The global venture capital market is enduring a long period of limited exits. Startups are staying private longer, M&A is quiet in part due to sharpened regulatory oversight, and the IPO market remains frozen. This means many historical venture deals are slowly rotting on the vine, in IRR terms.

The crypto market is no different, but some investors in the space are unfazed. New data from PitchBook’s Q4 2023 Crypto Report makes it clear that if the larger startup market is suffering from an exit drought, crypto startups are possibly even more parched.

The lack of crypto startup exit volume — and value — can be linked to a related decline in total venture investment into upstart web3 companies; when liquidity is light, investment return prospects can darken. The good news for crypto founders is that despite slim chances at selling their company, venture capital investment ticked 2.5% higher in Q4 2023 compared to the third quarter, though deal volume fell a similar percentage.

The fourth quarter was consistent with the “low-level activity seen throughout 2023,” the report stated. And with only 12 exits during that time frame, it was the lowest number since Q4 2020.

More deal value despite limited exits does imply a level of optimism among crypto investors that we might consider to be surprising. But with crypto prices rising, key regulatory hurdles cleared, and other positive signals casting a bit of warm light on web3 more generally, more investment doesn’t shock us.

The exit question, however, remains, recent investment totals be damned. Looking at yearly data, crypto-focused, venture capital–generated exits worth $1.2 billion in 2012, just $500 million between 2019 and 2020. In 2022 and 2023, the numbers came to $1.4 billion and $1 billion. The outlier was 2021, with $88 billion worth of crypto exit value.

Why the massive discrepancy? It’s not hard to parse: Exits were hot in 2021 for many startup categories, and Coinbase went public that year. The company was worth more than $65 billion at its direct-listing reference price, and even more in early trading.
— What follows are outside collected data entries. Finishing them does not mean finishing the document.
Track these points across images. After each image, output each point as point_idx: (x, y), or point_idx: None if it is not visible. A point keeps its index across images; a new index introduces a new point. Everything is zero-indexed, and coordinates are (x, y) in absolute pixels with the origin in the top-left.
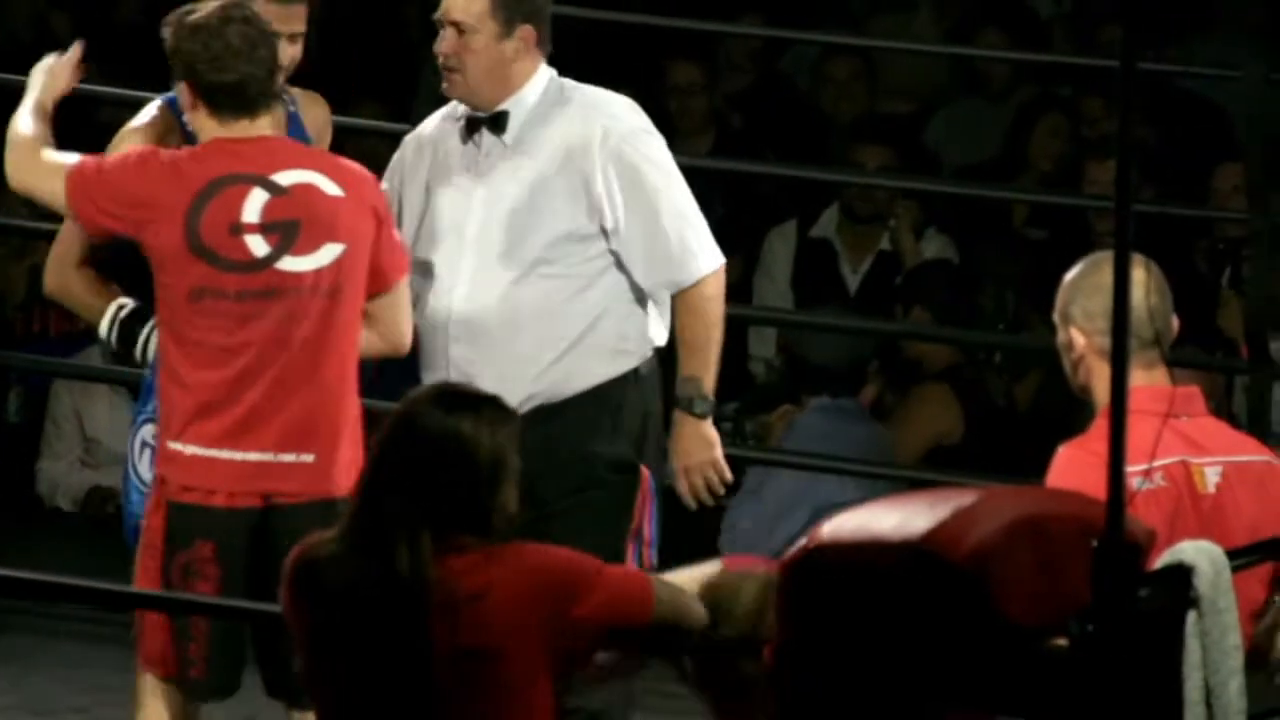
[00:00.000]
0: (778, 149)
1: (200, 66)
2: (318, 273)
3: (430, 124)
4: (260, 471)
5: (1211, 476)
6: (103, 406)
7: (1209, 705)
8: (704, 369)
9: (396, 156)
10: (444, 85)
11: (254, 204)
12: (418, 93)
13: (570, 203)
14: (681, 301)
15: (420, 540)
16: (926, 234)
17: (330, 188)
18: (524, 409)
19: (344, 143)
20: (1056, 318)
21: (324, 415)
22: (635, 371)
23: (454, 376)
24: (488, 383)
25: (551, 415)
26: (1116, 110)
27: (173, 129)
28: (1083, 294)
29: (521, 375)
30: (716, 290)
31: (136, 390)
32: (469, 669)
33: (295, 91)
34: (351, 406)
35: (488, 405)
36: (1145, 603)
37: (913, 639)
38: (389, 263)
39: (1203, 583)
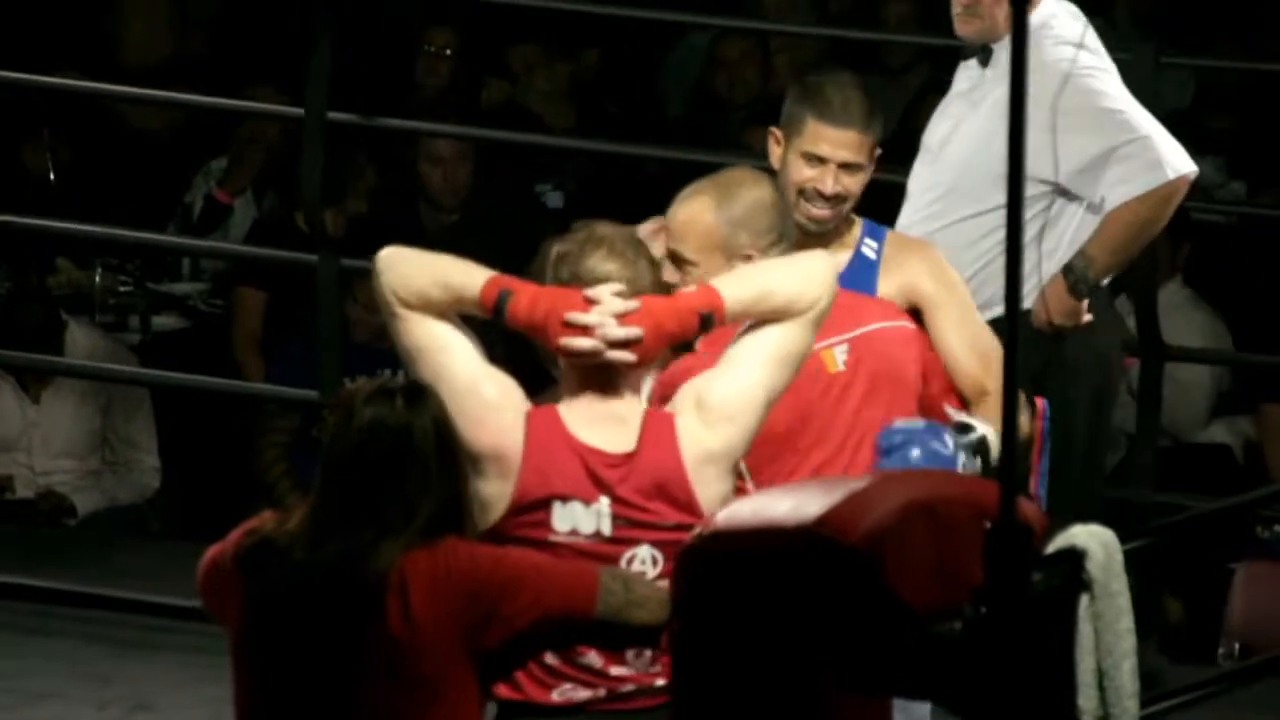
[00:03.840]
0: (677, 132)
1: None
2: None
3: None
4: None
5: (840, 355)
6: None
7: (1101, 688)
8: (1100, 251)
9: None
10: (961, 26)
11: None
12: (310, 74)
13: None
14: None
15: (395, 536)
16: None
17: None
18: None
19: (238, 125)
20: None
21: None
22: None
23: None
24: None
25: None
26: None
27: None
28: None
29: None
30: (1158, 198)
31: (24, 377)
32: (389, 657)
33: (894, 239)
34: None
35: (417, 396)
36: (1038, 585)
37: (808, 623)
38: None
39: (1095, 566)
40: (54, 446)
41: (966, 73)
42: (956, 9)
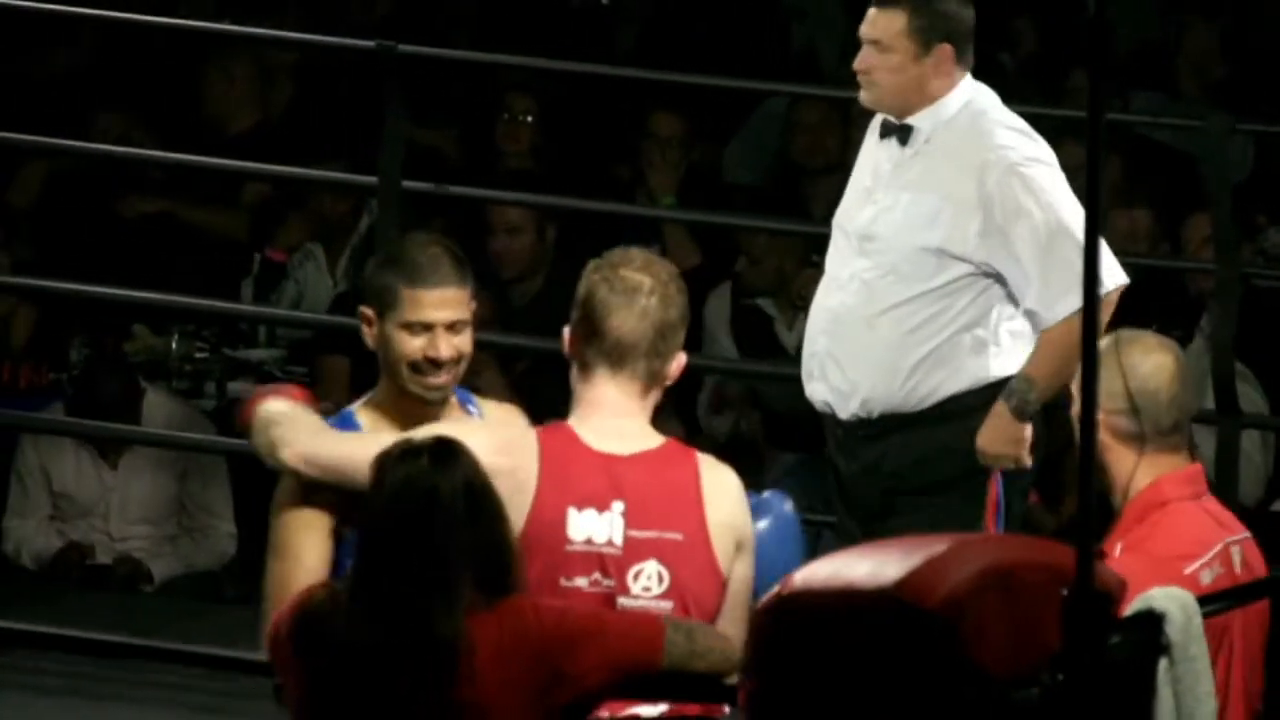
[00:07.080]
0: (755, 199)
1: None
2: None
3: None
4: None
5: (1236, 554)
6: (69, 461)
7: None
8: (1040, 373)
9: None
10: (861, 92)
11: None
12: (384, 142)
13: (951, 222)
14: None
15: (447, 599)
16: None
17: None
18: (874, 414)
19: (307, 198)
20: (1075, 390)
21: None
22: (987, 384)
23: (817, 364)
24: (844, 378)
25: (901, 425)
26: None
27: None
28: (1105, 371)
29: (875, 378)
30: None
31: (102, 444)
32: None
33: (489, 406)
34: None
35: (445, 454)
36: (1116, 650)
37: (885, 687)
38: None
39: (1174, 629)
40: (131, 512)
41: (886, 152)
42: (860, 75)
That explains why 2021 stands out so sharply compared to its peer years, even if Coinbase is worth a more modest $37 billion today.

Equity vs. tokenomics

In equity terms, then, there has been a single venture-backed crypto exit of note in recent years (Coinbase), while all other web3 exits measured in a traditional manner are a rounding error at most.

However, in crypto, exits are largely bifurcated between M&A and IPOs on the one hand, and token launches on the other, said Vance Spencer, co-founder of Framework Ventures. “The first two are not the primary ways in which VCs get liquidity in crypto, and so the relatively low, 1-billion-dollar exit number is likely a bit misleading.”

“The vast majority of liquidity events in crypto VC will come from tokens, and that’s likely much harder to gauge holistically,” Spencer said. “I wouldn’t see a decline in these metrics as a proof point that VCs are having more difficulty achieving liquidity.”

“Year over year, we have witnessed an increasing evolution from the ‘traditional VC exit model’ to more of a token-driven liquidity event approach where decentralization, building in public, and community adoption are paramount to driving a successful return for all stakeholders,” said Brian Mahoney, VP of business development at venture-focused studio Thesis.

But some investors believe this is indicative of how the market is changing and how important it is to hold — or HODL — investments with conviction, even as they are navigating the exit dearth.

Not worried

While it’s important for returns to be delivered to investors from the more mature investments, some firms are doubling down on their support of early-stage projects.

For example, one of Ryze Labs’ early investments in Solana is holding strong, thanks to its performance in the past year, said Thomas Tang, the firm’s VP of investment. “Our experience during the bear markets showed us that we need to rise above by being steadfast in supporting innovative ideas that have the potential to redefine the future of blockchain tech,” Tang said.

Investors also recognize that these exits could take years, said Frameworks’ Spencer. “Smart VCs did their buying in 2022 and 2023, and now the more competent class of investors are waiting for new all-time highs before even thinking about exit opportunities,” he said. “We’re known for being more long-term oriented, especially with venture investments, and we believe that mindset has put us in a good position for this coming cycle.”

As the venture landscape focuses toward 2024 and the crypto market cap continues to grow, there’s still cautious optimism in the space and an appetite to hold on to seemingly strong bets.